Apache Spark is an analytics engine that allows for data processing with a standalone configuration or distributed enterprise setup. Apache Spark has APIs for major programming languages such as Scala, Java, and  Python. These APIs let you make quick work of batch or streaming data processing. 

Since the release of the Raspberry Pi 4 (4gb+), the Pi has become increasingly capable of running projects larger than a personal website or robotics playground. With the recent performance and memory increase, the Raspberry Pi is able to host components of enterprise applications.

In another tutorial, you can learn how to set up Apache Kafka on your Raspberry Pi.

With only a few simple steps you can setup Apache Spark on the Raspberry Pi 4 (Raspbian) as a standalone instance and run through a few demos to get a feel for the potential being Apache Spark.

By copying the examples given, you can get everything working in less than 10 minutes.

1. Update the Raspberry Pi

It’s always a good idea to fetch and install the latest updates before starting a new project. Especially if your RPi has been sitting for a while.

# Fetch new updates
sudo apt-get update

# Download / Install updates
sudo apt-get upgrade

2. Download Apache Spark and Extract

Go to the Apache Spark Downloads page and download the latest release files. At this time, the latest version is 3.0.1. We will be using the package type “Pre-built for Apache Hadoop 2.7”. However, the setup of Hadoop is not required at this time.

The result will be a download such as: “spark-3.0.1-bin-hadoop2.7.tgz”

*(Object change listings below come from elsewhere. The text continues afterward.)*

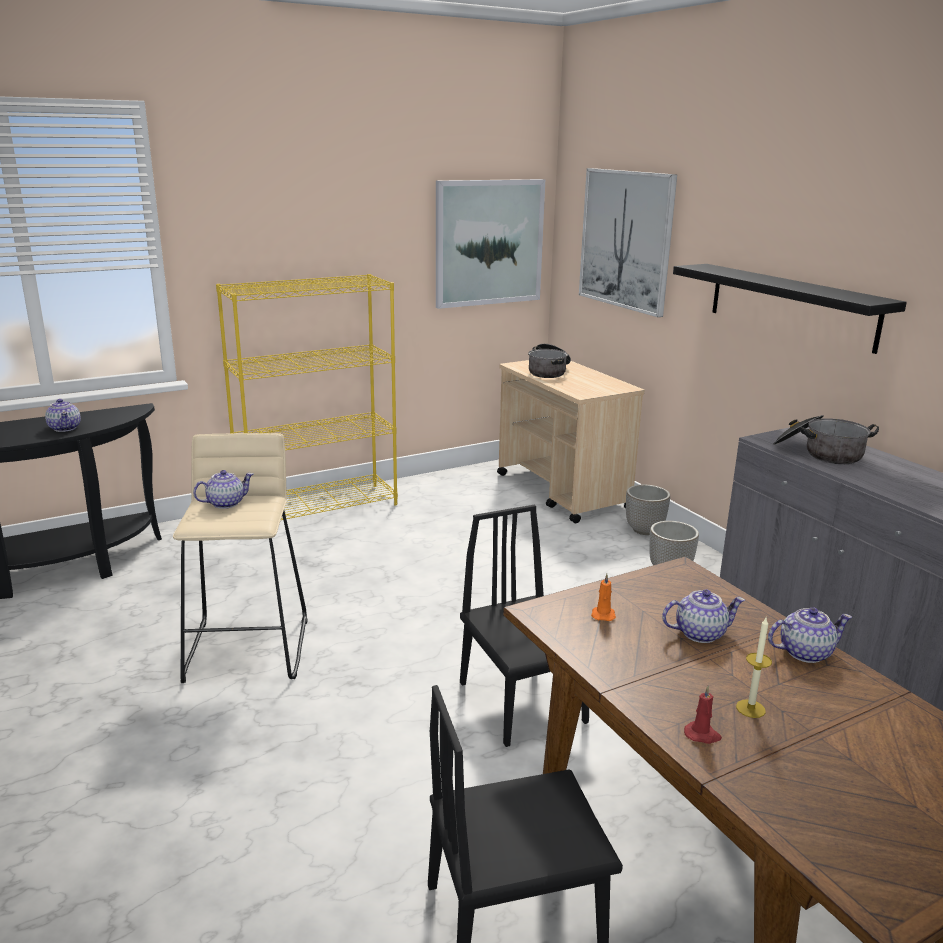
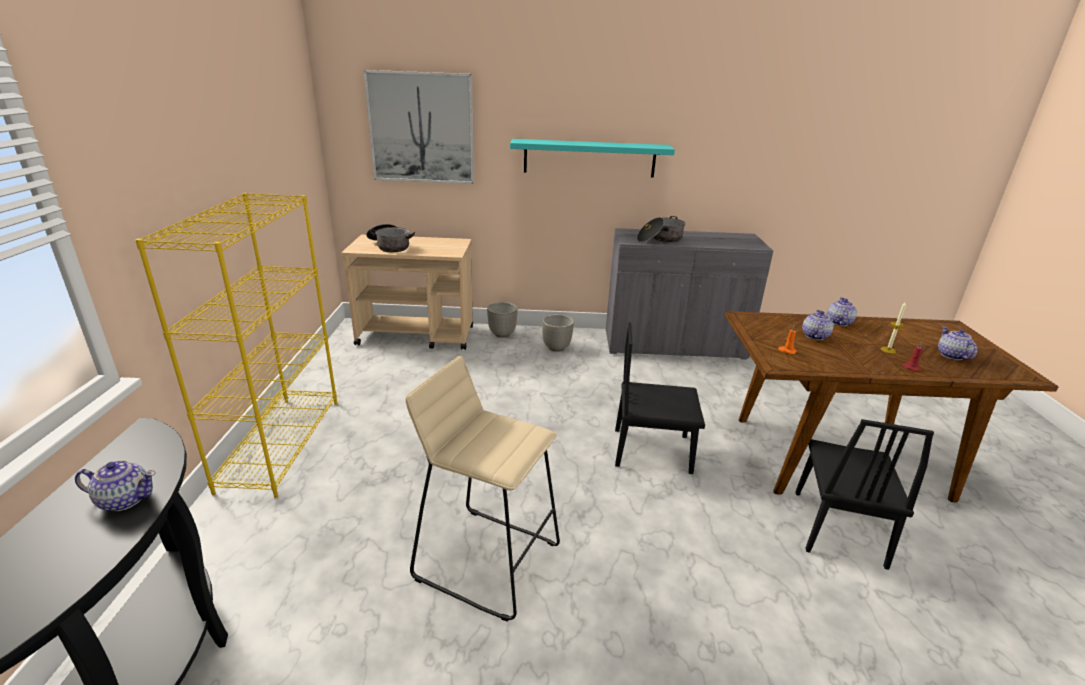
camera: 60 degrees left, 5 degrees up
teapot [193,470,254,509] -> teapot moved to [938,326,977,360]
picture [436,179,545,309] -> none
black shelf [673,264,907,354] -> turquoise shelf [510,139,675,178]

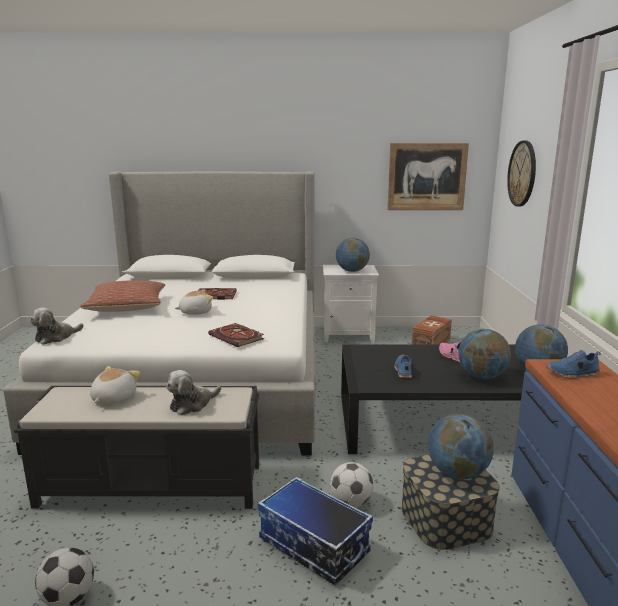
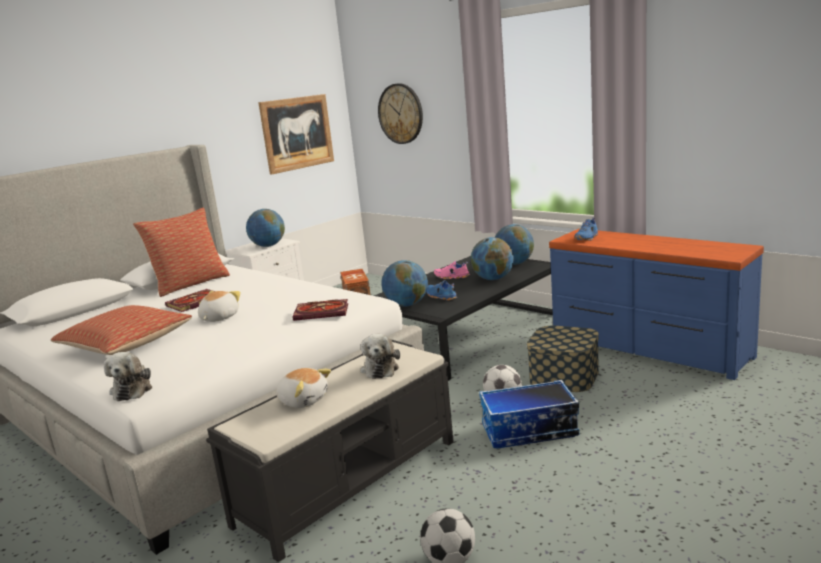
camera: 45 degrees left, 0 degrees up
plush toy [90,366,140,405] -> plush toy turned 150 degrees clockwise [276,368,331,408]
globe [428,414,494,479] -> globe moved to [381,260,428,307]
none -> pillow [133,208,230,297]

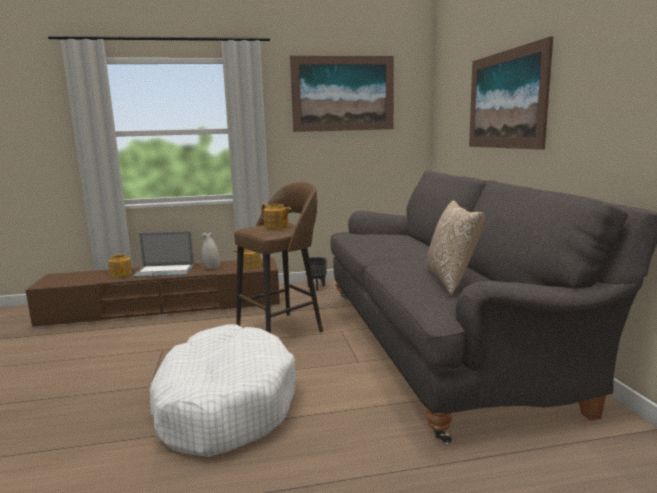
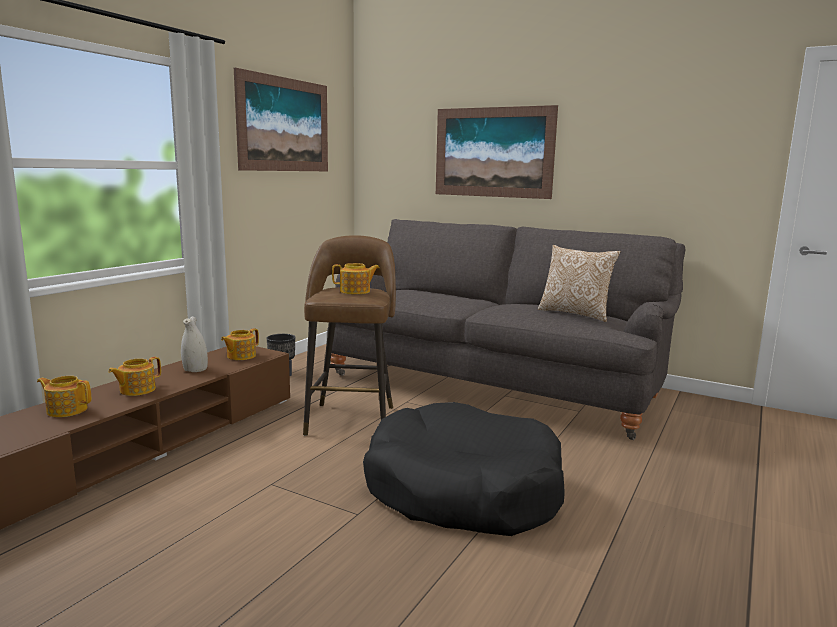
camera: 50 degrees left, 0 degrees up
laptop [131,231,194,278] -> teapot [108,357,161,396]
white dog bed [150,324,296,457] -> black dog bed [363,402,565,536]

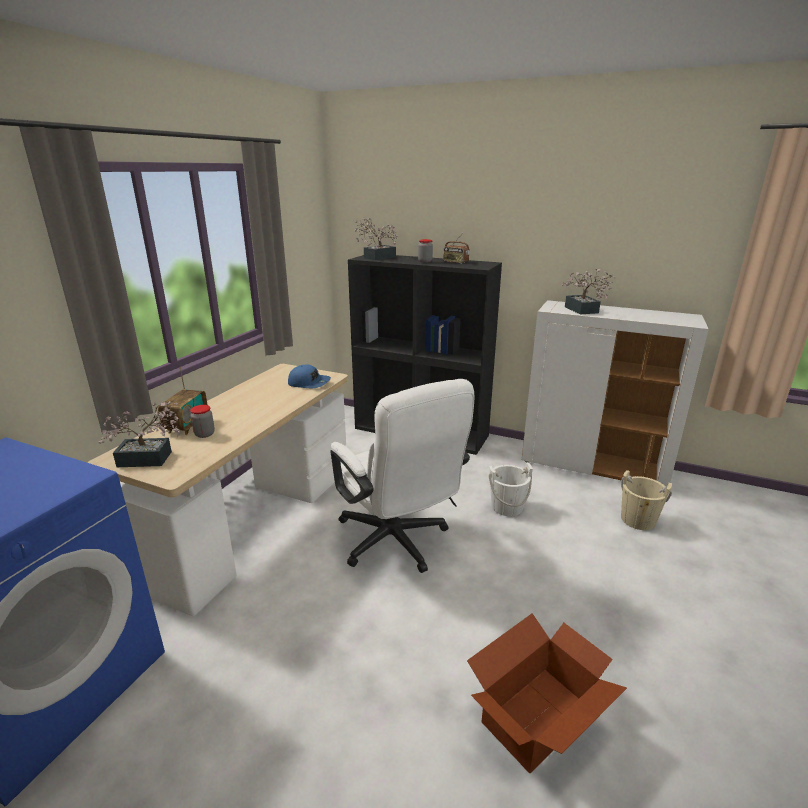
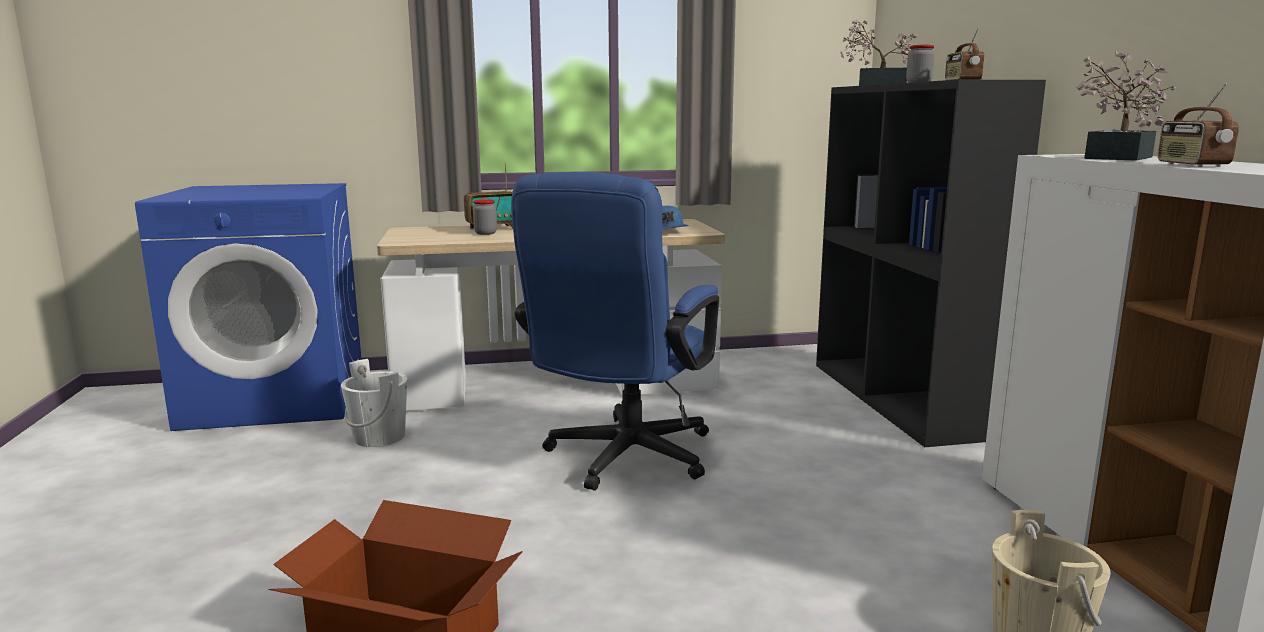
camera: 55 degrees right, 10 degrees down
potted plant [98,401,180,467] -> none
white office chair [330,379,474,573] -> blue office chair [511,172,719,491]
white bucket [489,462,533,516] -> white bucket moved to [341,359,407,447]
none -> radio [1158,83,1239,167]

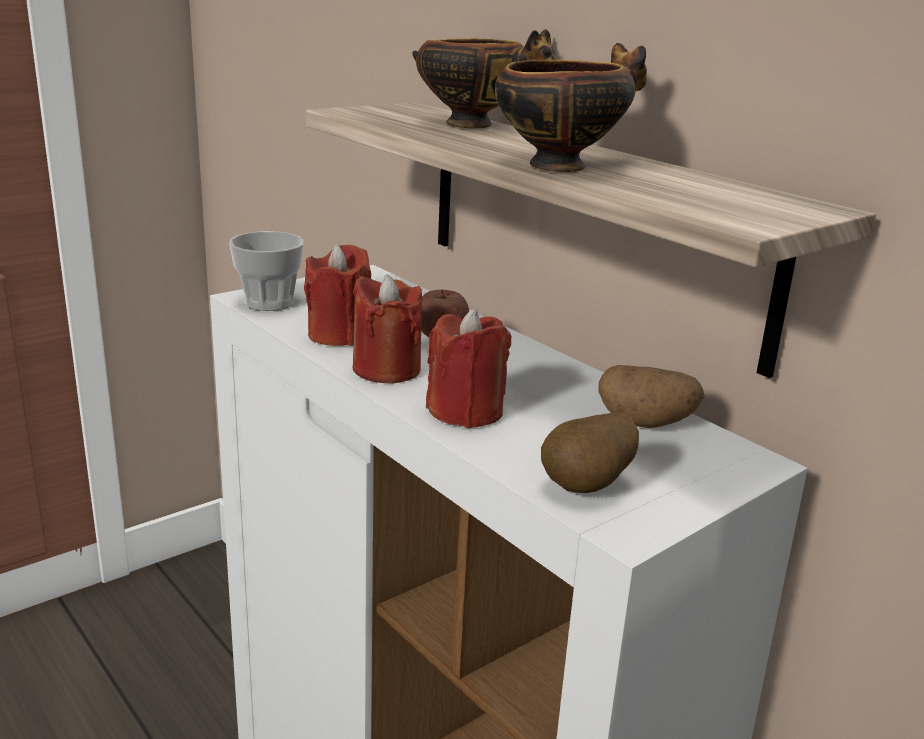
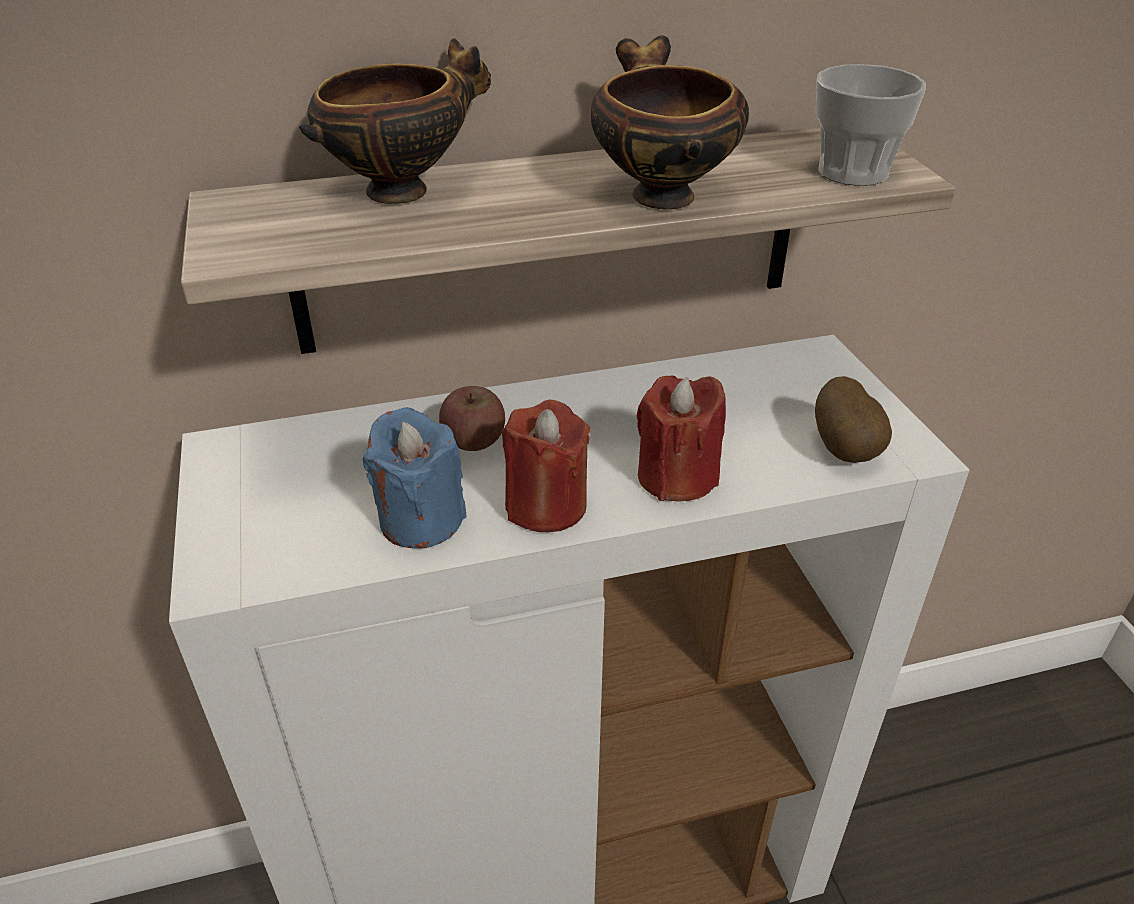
camera: 65 degrees left, 15 degrees up
cup [229,231,304,311] -> cup moved to [816,64,926,186]
red candle [304,244,371,346] -> blue candle [363,407,467,549]
potato [598,365,705,428] -> none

# Navigate to the download file
# Extract and decompress the file into a new directory
tar xvfz <path to tgz file> -C <path to extract to>

This step will extract the tarball and move the contents to a new folder. 

3. Update the $PATH

In order to make using Spark easy, we want to append the /bin directory of Spark to the PATH; allowing us to interact with Spark from any terminal. In my case, this required that the ~/.profile be updated with the following syntax.

Replacing <your_username> with the username you are logged in with. Most likely this will be “pi”. Also, relacing <spark_directory> with the remaining path to where ever you extracted Spark.

Note: you can use whichever text editor you wish. I like to use nano.

cd ~
sudo nano .profile

# ^^^ The rest of your .profile will be here ^^^
# Scroll to the bottom and add


# Save and Close the file

Restart the RPi so that the changes to your PATH take effect.

4. Start the spark-shell

After restarting your Raspberry Pi, open a new terminal and test the newly updated PATH. If configured correctly, you will see the following:


Apache Spark is started! Take note of a few things and then give it a whirl.

(a) Spark context Web UI available at http://<local_ip_of_your_PI>
(b) Pay attention to the Scala and Java versions
(c) It will warn you about not being able to the “load native-hadoop library”. That is fine as we do not require Hadoop for this project.

You can follow the URL mentioned by Spark in order to the graphic dashboard. The dashboard shows a bit of information including Jobs that have run or are currently running.

5. Run the first test Job

One of the classics tests for Apache Spark is to parse a text file and count all of the occurrences of specific words. Our example will be no different.

(a) Create a text file anywhere on your Pi, I chose the Desktop.
(b) Update provided sample code
(c) Run it!

# Within Spark Shell

var map = sc.textFile("/home/pi/Documents/hello_world").flatMap(line => line.split(" ")).map(word => (word, 1));
var counts = map.reduceByKey(_+_);


Explaining the code:

Assuming that the text file contains something like. Hello Hello World

sc.textFile("/home/pi/Documents/hello_world") will access the text file and emit each of the lines from the file, splitting on the end of the line.

// Line(s)
“Hello Hello World”

flatMap(line => line.split(" ")).map(word => (word, 1)) takes each of the lines from the text file and breaks them into words, by splitting each line on the empty space. Next, each and every word that comes from our flatMap will be joined in a tuple with the value of the string and a 1.

The 1 indicates that this word occurred 1 time.

// Map
(“Hello”, 1)
(“Hello”, 1)
(“World”, 1)

map.reduceByKey(_+_) squashes the collection of tuples so that any duplicate keys are removed, yet, the number (1) is added with the previous number associated with the same key.

// Reduced Map, counts
(“Hello”, 2)
(“World”, 1)

counts.coalesce(1).saveAsTextFile("/home/pi/Desktop/spark_001") writes the result of the counts to a text file for you to see. By adding coalesce(1) you are telling Spark to use a single partition.

The output will be a new directory called “spark_001”. Inside, you will see a file named “part-00000” open it and take a look.

Review the Apache Spark Web UI at http://localhost:4040 to see your job in the Job history.


Although this example used a basic File, take note that Spark can read and write with many data sources. MongoDB, Apache Kafka, Cassandra, just to name a few.